_Collected data entries_:

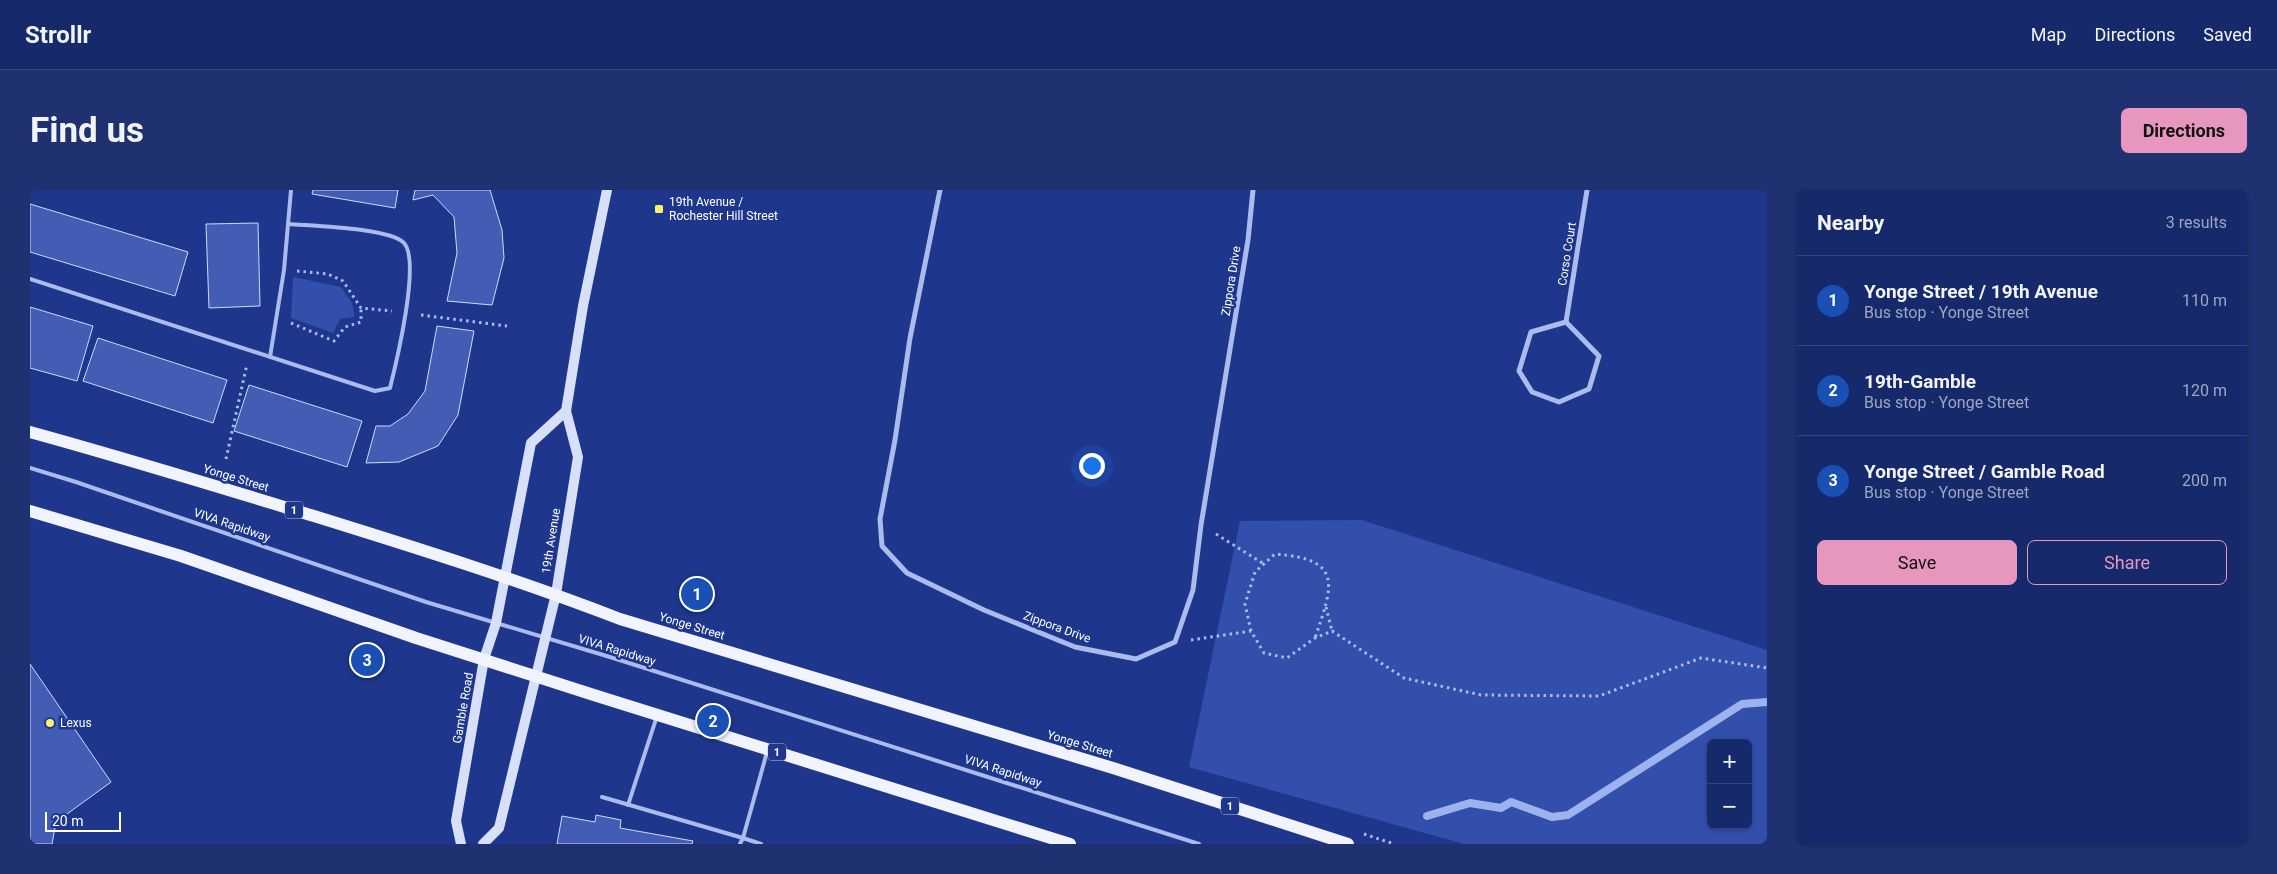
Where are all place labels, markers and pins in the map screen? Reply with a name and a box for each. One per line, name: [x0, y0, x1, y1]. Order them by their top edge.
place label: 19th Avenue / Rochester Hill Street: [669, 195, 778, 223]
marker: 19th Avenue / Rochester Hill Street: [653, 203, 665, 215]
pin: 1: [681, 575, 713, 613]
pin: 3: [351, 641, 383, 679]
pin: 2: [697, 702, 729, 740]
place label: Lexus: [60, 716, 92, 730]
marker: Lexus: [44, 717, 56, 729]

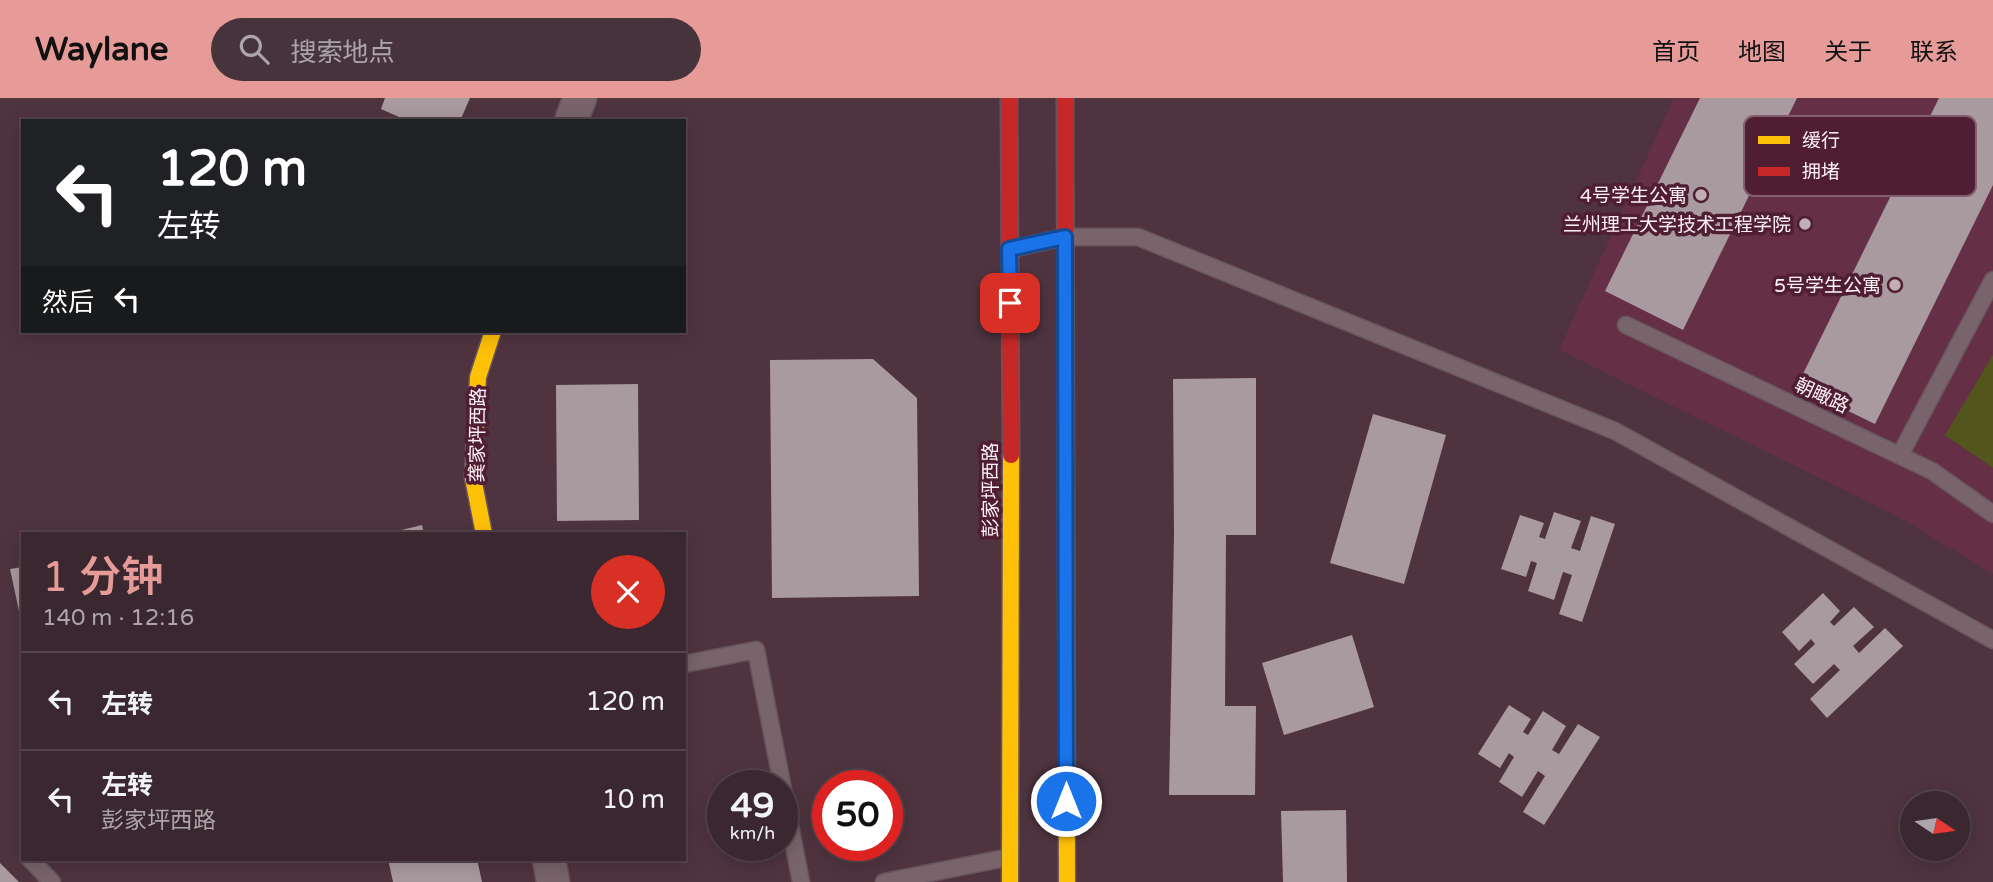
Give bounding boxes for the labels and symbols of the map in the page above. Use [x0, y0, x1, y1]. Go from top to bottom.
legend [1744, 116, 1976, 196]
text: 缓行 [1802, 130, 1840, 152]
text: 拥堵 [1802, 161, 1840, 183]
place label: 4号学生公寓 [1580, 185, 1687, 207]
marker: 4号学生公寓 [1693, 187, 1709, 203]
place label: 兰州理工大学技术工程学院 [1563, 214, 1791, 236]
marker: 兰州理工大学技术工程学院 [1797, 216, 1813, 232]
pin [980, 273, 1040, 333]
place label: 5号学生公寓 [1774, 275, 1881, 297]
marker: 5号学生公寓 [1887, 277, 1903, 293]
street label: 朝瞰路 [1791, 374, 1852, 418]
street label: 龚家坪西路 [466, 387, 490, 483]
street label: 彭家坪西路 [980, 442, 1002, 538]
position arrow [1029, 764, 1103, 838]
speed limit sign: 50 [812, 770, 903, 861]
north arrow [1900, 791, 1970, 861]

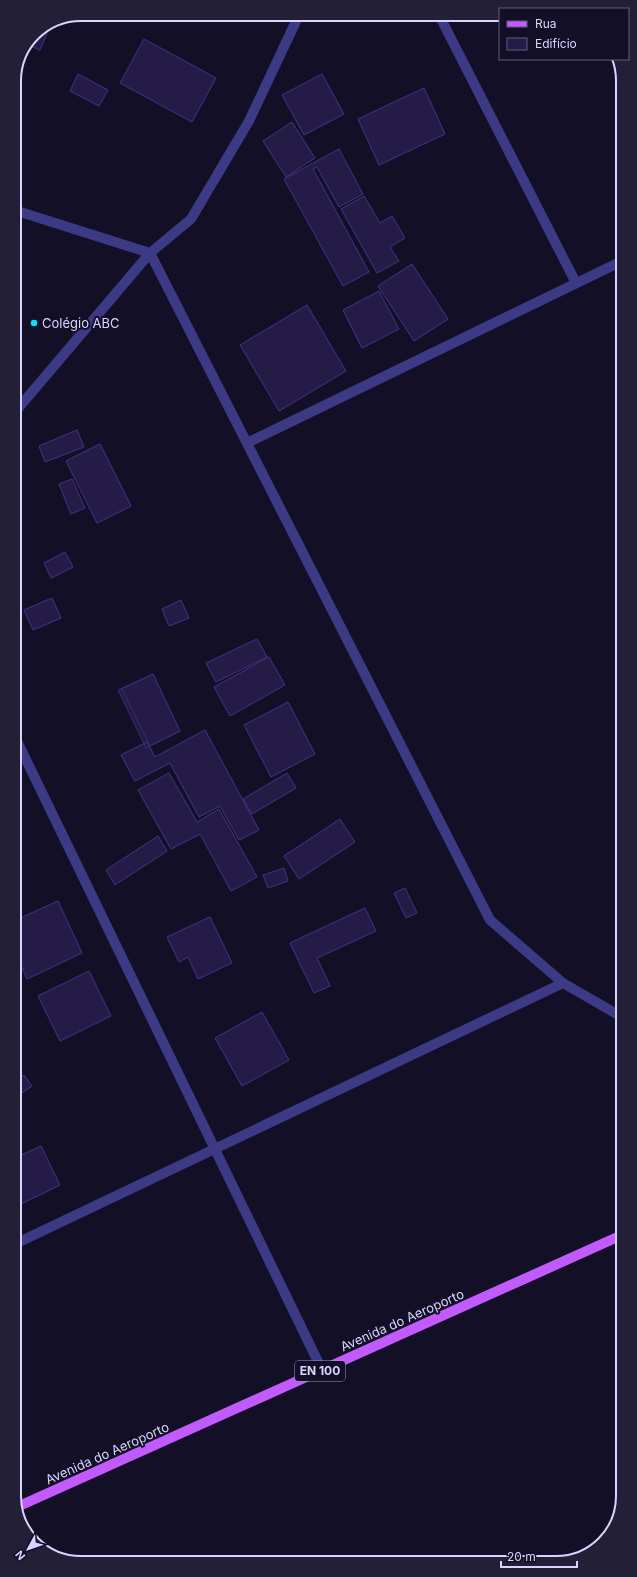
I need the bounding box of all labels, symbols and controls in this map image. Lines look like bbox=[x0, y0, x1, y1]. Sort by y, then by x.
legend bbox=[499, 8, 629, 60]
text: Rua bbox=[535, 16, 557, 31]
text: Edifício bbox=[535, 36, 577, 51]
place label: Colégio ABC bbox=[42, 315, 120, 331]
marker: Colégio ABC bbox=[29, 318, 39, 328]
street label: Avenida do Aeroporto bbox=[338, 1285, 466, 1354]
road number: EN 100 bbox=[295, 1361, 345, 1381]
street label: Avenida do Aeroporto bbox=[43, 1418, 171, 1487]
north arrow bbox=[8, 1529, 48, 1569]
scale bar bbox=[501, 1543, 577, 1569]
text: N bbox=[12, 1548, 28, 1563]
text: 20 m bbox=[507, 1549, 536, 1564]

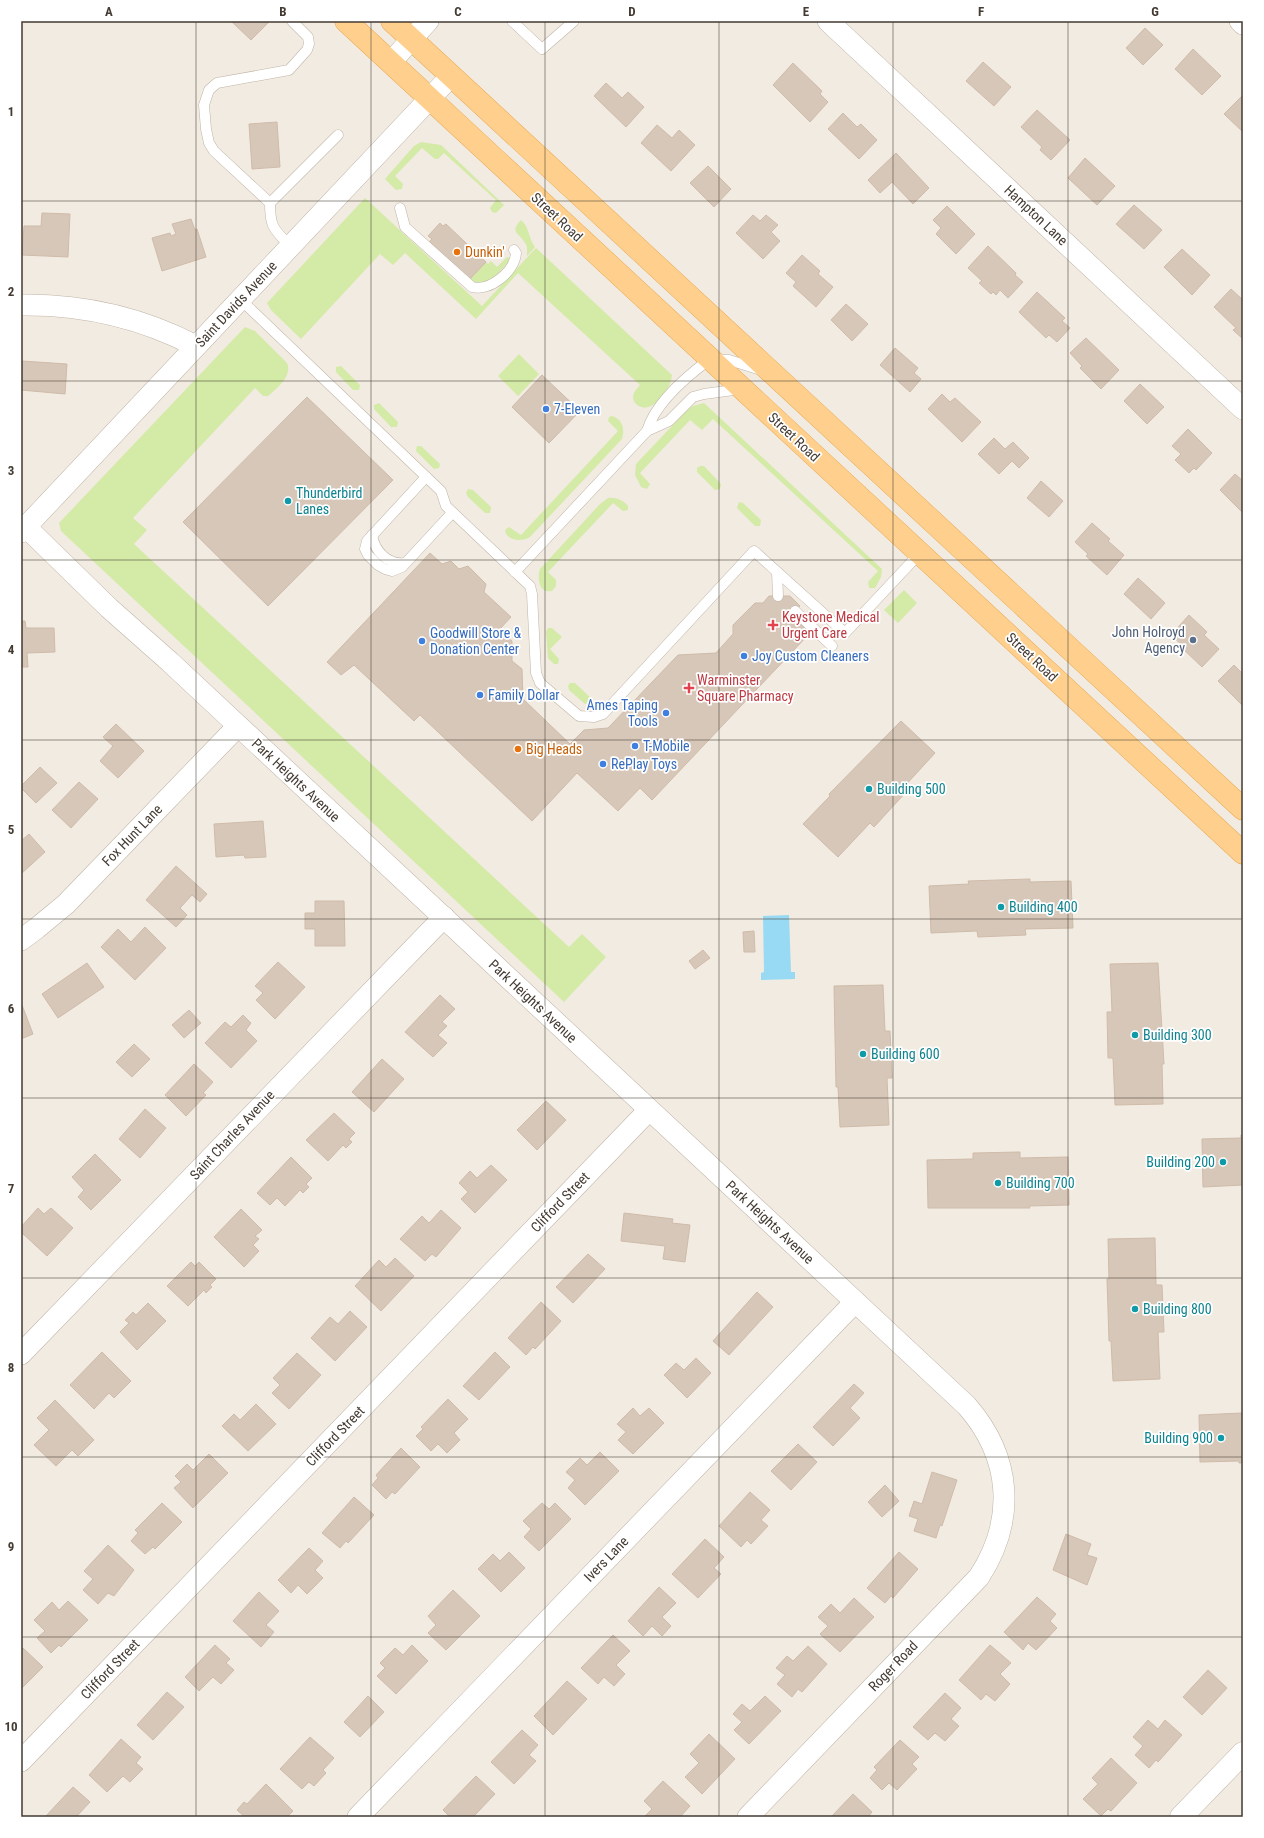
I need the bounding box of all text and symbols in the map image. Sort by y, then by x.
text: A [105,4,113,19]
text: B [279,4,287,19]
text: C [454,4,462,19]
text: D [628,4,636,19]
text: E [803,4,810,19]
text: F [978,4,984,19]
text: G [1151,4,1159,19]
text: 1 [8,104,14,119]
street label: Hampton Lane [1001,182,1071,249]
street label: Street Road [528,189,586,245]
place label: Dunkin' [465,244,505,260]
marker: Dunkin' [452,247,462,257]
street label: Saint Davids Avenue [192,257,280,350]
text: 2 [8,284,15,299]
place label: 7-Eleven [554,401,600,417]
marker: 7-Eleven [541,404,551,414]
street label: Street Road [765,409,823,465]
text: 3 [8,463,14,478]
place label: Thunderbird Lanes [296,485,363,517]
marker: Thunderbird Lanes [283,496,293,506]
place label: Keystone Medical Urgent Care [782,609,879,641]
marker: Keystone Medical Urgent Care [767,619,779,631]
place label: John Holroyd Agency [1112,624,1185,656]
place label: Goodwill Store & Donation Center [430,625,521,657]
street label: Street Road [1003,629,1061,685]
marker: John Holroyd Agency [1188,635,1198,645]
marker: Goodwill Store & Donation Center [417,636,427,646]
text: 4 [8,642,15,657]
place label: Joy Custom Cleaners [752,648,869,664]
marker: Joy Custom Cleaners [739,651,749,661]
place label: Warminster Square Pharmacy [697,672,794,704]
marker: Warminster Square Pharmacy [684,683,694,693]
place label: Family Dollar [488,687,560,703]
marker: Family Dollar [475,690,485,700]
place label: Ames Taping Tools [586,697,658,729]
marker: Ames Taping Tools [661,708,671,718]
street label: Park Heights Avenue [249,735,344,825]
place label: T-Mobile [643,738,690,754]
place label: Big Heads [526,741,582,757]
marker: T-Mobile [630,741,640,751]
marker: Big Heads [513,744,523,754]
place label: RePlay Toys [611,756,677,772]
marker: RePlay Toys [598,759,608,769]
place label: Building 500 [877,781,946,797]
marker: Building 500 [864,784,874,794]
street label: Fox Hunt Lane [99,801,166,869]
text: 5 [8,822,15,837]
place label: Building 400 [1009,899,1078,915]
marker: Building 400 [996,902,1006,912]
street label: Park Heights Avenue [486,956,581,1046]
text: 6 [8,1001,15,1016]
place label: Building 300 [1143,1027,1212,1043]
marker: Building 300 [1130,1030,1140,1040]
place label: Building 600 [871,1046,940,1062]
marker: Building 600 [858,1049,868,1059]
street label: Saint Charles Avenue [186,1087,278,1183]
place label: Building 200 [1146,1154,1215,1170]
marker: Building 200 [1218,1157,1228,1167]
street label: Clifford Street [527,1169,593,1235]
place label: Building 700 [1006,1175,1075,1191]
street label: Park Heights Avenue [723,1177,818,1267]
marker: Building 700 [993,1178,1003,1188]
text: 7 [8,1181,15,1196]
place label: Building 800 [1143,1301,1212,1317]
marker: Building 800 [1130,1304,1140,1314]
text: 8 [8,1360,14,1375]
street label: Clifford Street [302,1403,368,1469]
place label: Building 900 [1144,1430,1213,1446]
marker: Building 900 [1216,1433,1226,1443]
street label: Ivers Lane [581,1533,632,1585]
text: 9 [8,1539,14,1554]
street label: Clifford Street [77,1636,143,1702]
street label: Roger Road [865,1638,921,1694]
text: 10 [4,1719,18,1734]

_Activity_: Which lines in the data above hold the word "legend"? Return each of them.

_Completed exercise_:
legend [1744, 116, 1976, 196]
legend bbox=[499, 8, 629, 60]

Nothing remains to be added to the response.